I’d like to return to the topic of “people skills,” with a personal example of how people skills and cognitive skills might play out.
My father lived to be close to 91. In the last three months of his life, he was classified as having dementia, due to his responses to the Standard Dementia Questionnaire (a made-up term, but real questions). I visited my father often during that period, and I would have said that he was cognitively clear.

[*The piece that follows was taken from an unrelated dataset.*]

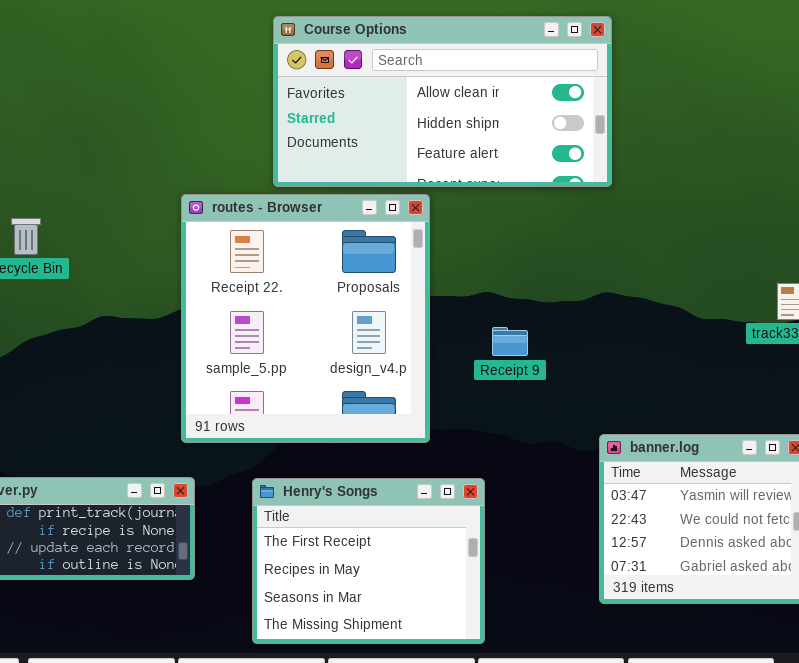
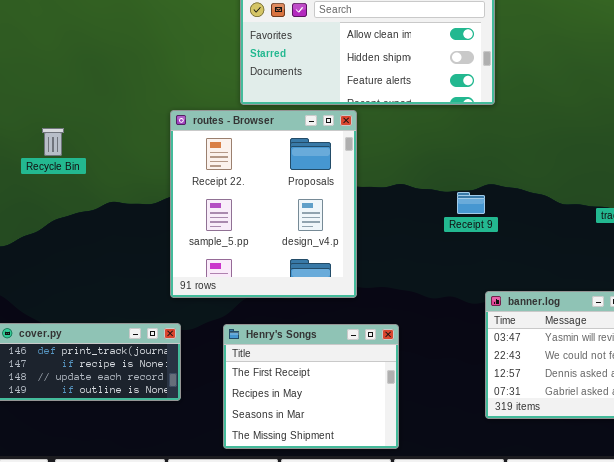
Receipt 9: [492,327,528,356] -> [457,192,485,214], moved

What his primary care physician seemed to miss was the fact that my father was almost completely deaf, by that point. He had been a B-17 pilot in WW II. On his last mission, his plane was hit by flak, and it developed bad fires in two engines, which maneuvering did not extinguish. He gave the order to his men to bail out, and kept flying the plane so that they could get out. The bomb bay, which would have been the normal exit for several of the men, was in flames. Of the 8 men with him, 7 got out of the plane successfully before it exploded, and they parachuted to the ground. Of those seven, 6 lived into old age; but one died that day, evading capture. My father survived because the plane blew up twice. The first time, he lost consciousness briefly and then came to, pressed against the windshield, with the plane spinning nose down. The second time the plane blew up (there were two 500 gallon fuel tanks, both a little more than half full at that point), he found himself in the air, largely uninjured. B-17 pilots wore their parachutes in a backpack at all times while flying (unlike the crew men), so he had it. He parachuted to the ground; he was taken POW, but survived.
However, this event did affect his hearing. It was always somewhat sub-par after that, but worsened as he aged. The hearing loss that not infrequently accompanies extreme age, combined with the earlier hearing damage, took its toll. He became moderately skilled in lip-reading, but did not have any formal training in it. Nor did we think to suggest that he (and we) learn ASL.

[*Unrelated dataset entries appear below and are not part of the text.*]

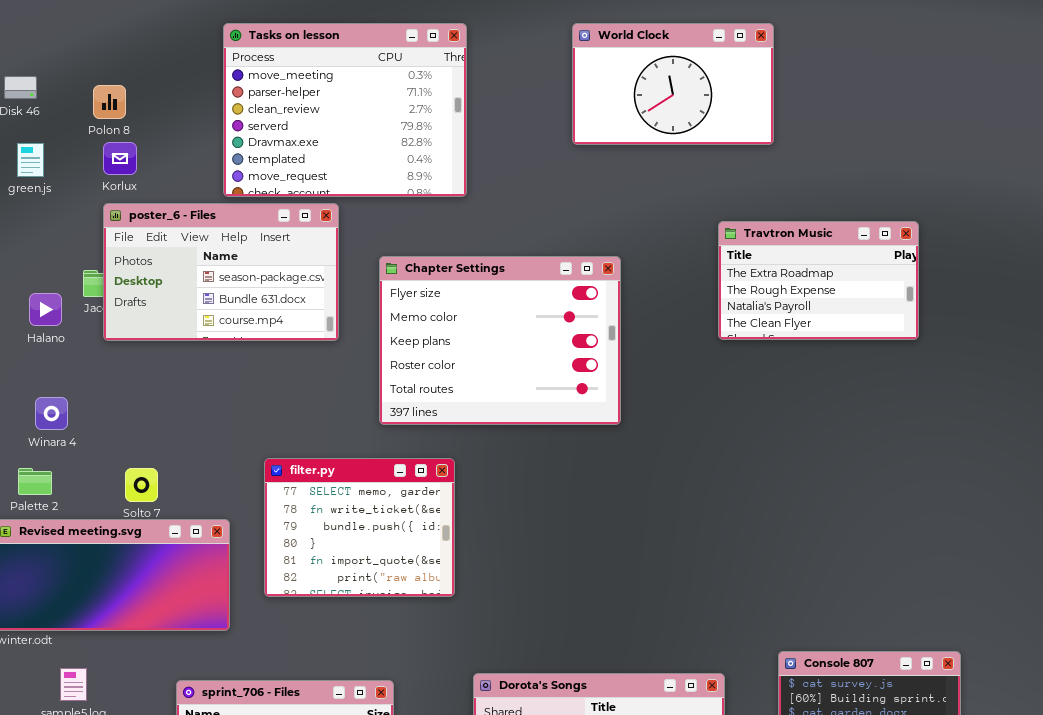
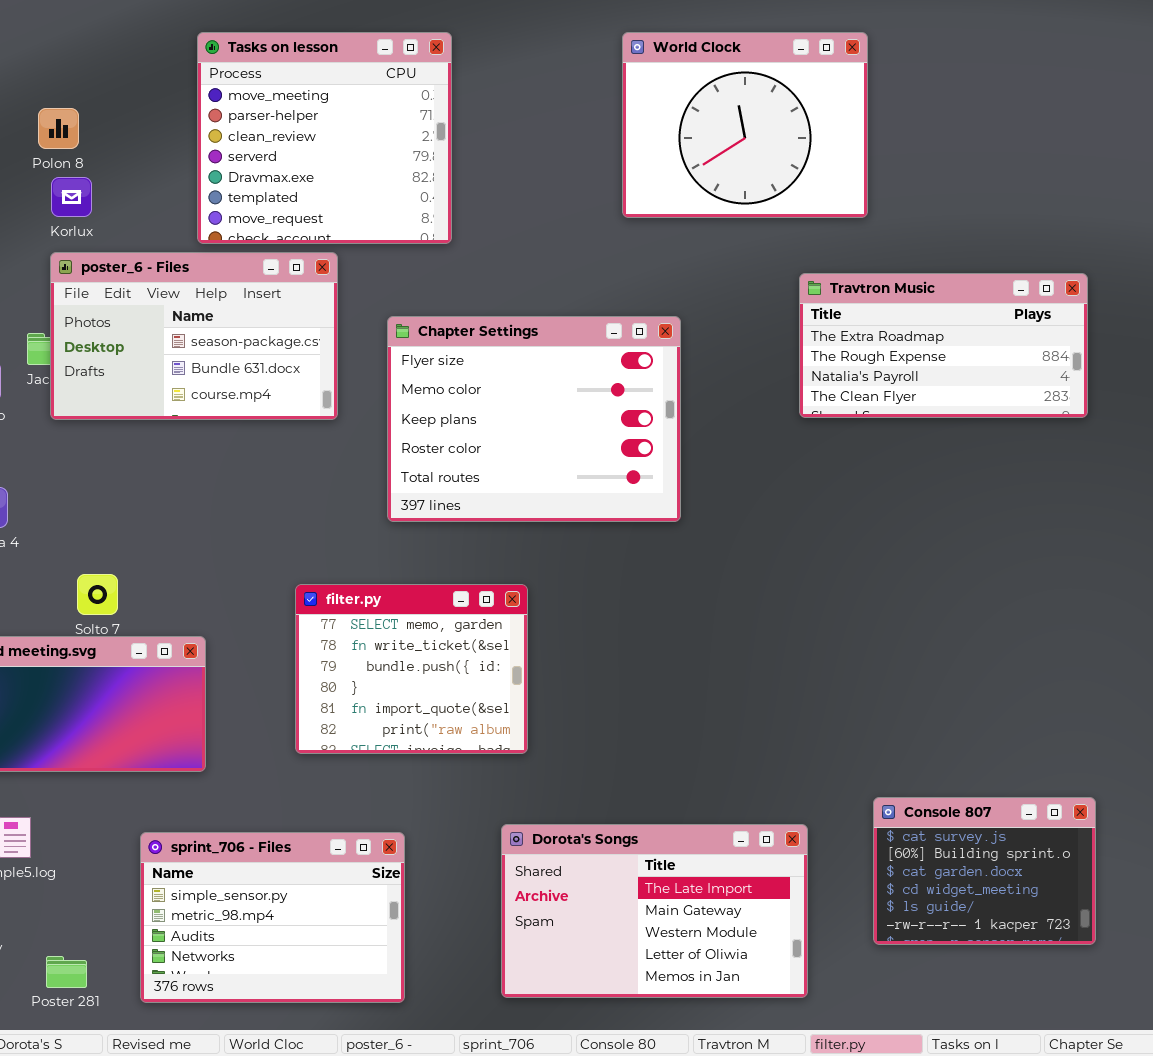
Tasks on lesson: [223,23,467,197] -> [197,32,452,244], resized
World Clock: [572,23,774,145] -> [622,32,868,218], resized
Travtron Music: [718,221,919,340] -> [799,273,1088,418], resized
filter.py: [264,458,455,597] -> [295,584,528,754], moved

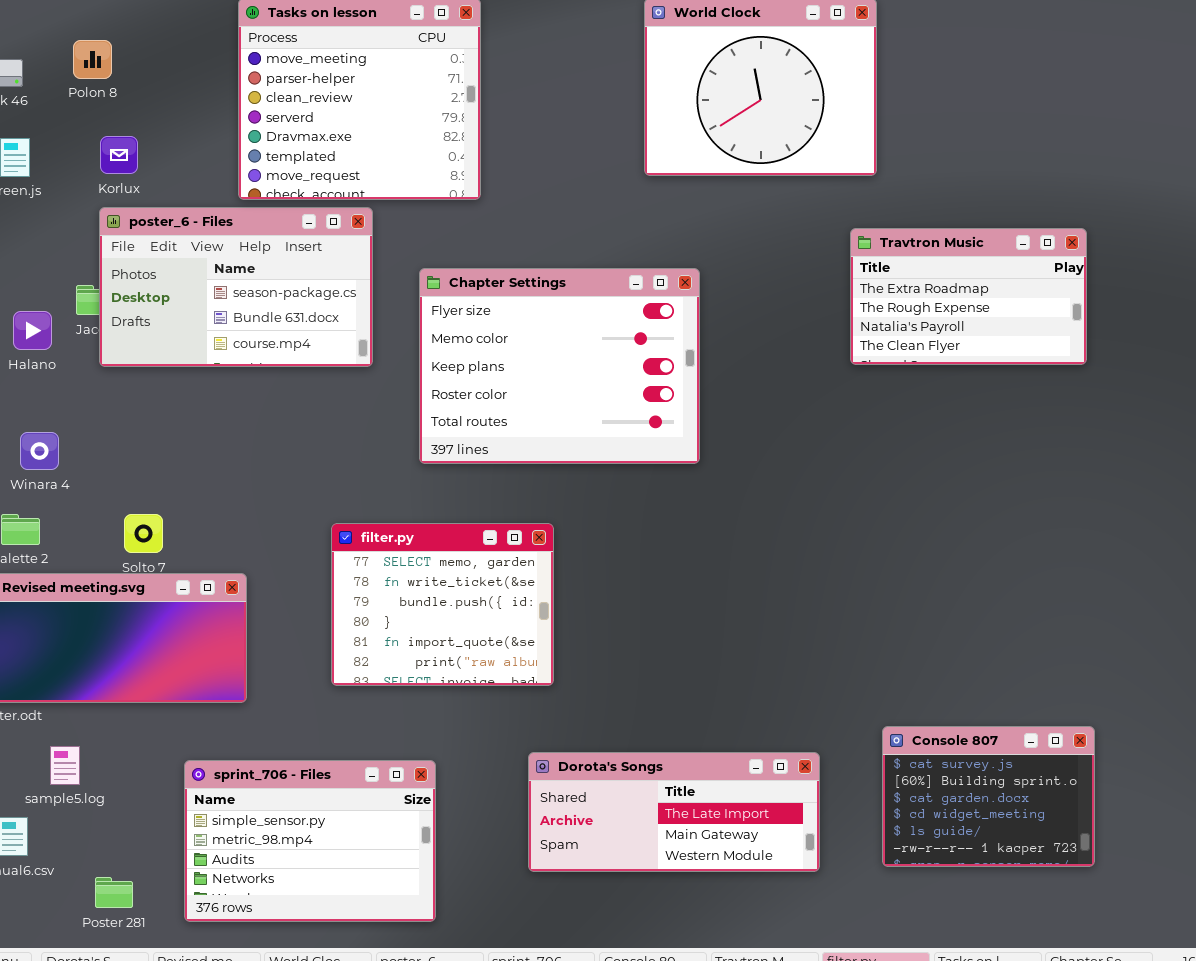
Polon 8: [38,108,79,149] -> [73,40,112,79], moved
Travtron Music: [799,273,1088,418] -> [850,228,1087,365], resized
Dorota's Songs: [501,824,808,998] -> [528,752,820,872], resized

So, if one asked my father, “Who is the President?” or “Who is the resident?” he probably could not tell the difference. Some conversational interactions he could guess, relying on a word or two that he picked up and some general context (if there was nothing that came out of left-field).

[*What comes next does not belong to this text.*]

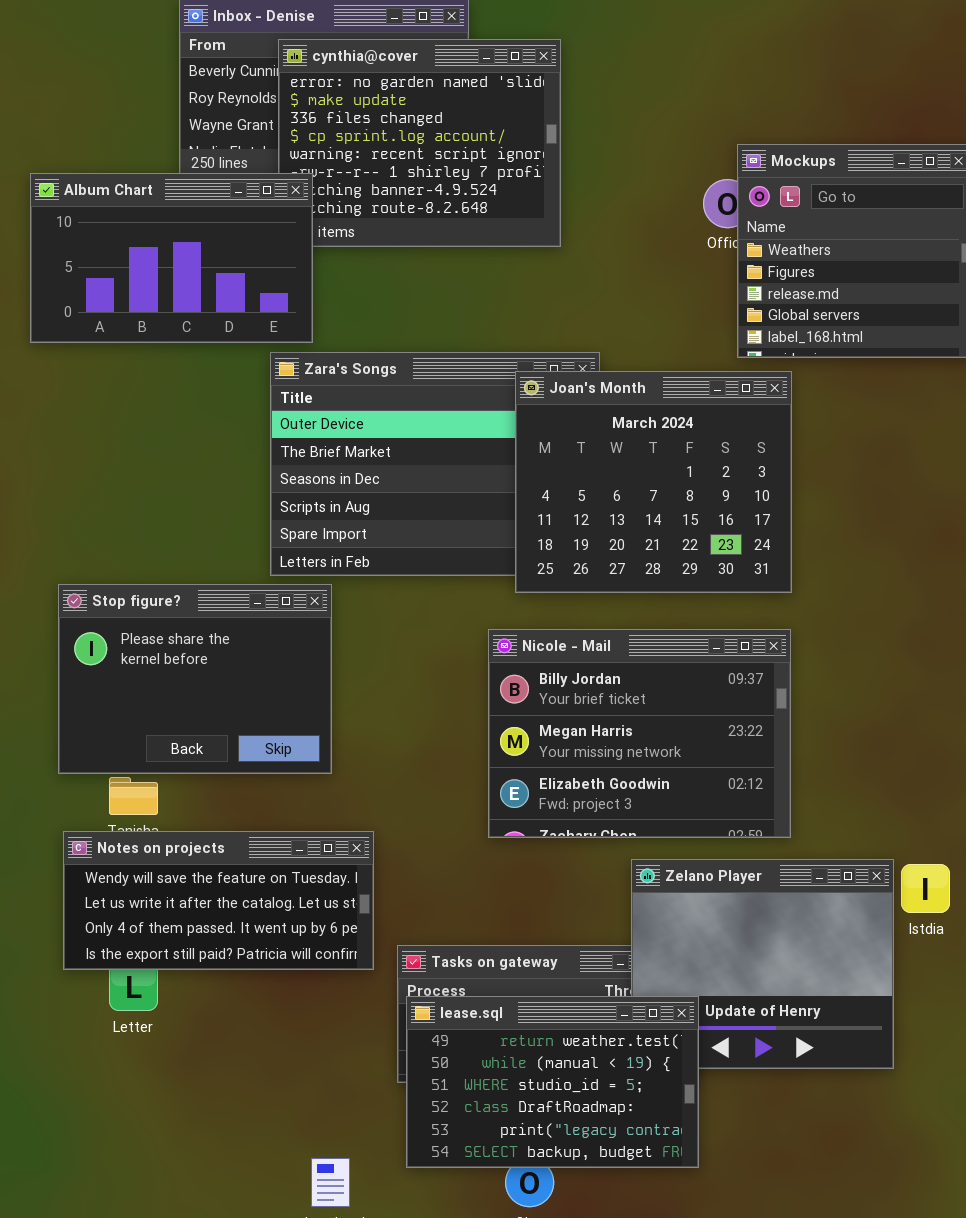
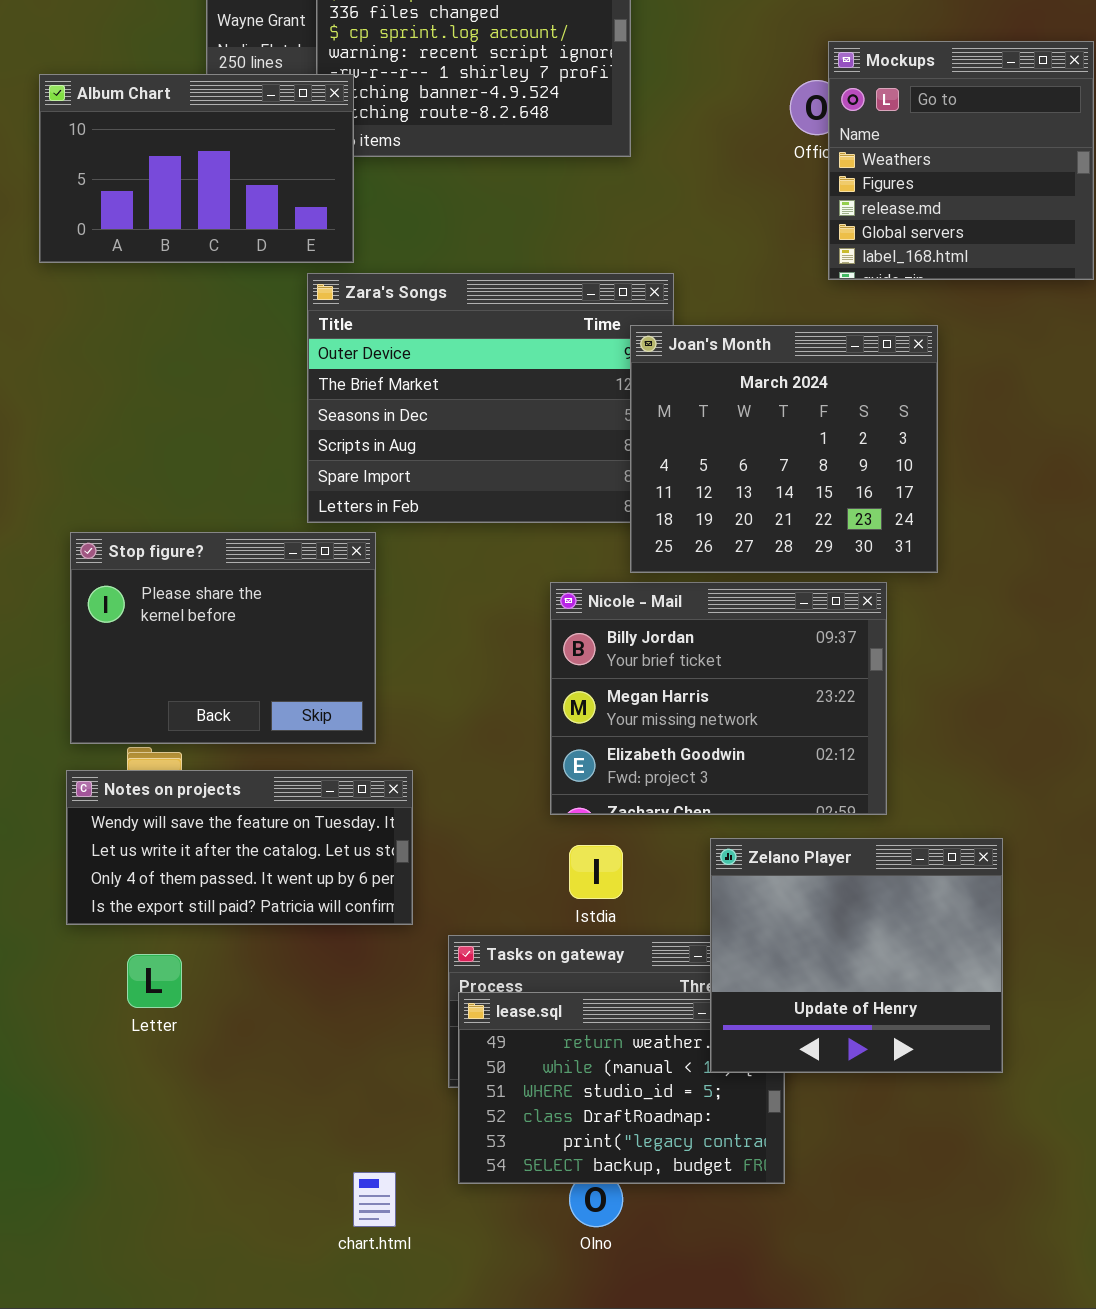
Joan's Month: [515,371,792,593] -> [630,325,938,573], moved
Notes on projects: [63,831,374,970] -> [66,770,413,925], moved
Zelano Player: [631,859,894,1069] -> [710,838,1003,1073], raised
Istdia: [901,864,950,913] -> [569,845,623,899], moved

A week before he died, I was able to communicate with my father successfully by Morse code, which he had learned in pilot training and had not forgotten. (I googled Morse code on my cell phone.) So I am reasonably sure that he did not have dementia, in the common understanding of the term.
So, long story, what is the point? I would not expect any physician to learn my dad’s personal history far enough to know about the WW II experience. Someone who had good people skills could probably have recognized the extreme hearing problem, given enough time. But managed patient care apparently did not allow for the time. Or a person with good people skills might have listened to the nurses and nurses’ aides, one of whom might have recognized the problem. Someone might have entered it in his medical records earlier, but apparently no one did. The family’s input about the hearing problem did not seem to be considered.
For accuracy, I’d take the physician with good cognitive skills, who might think beyond the surface appearances of things, and identify the actual problem.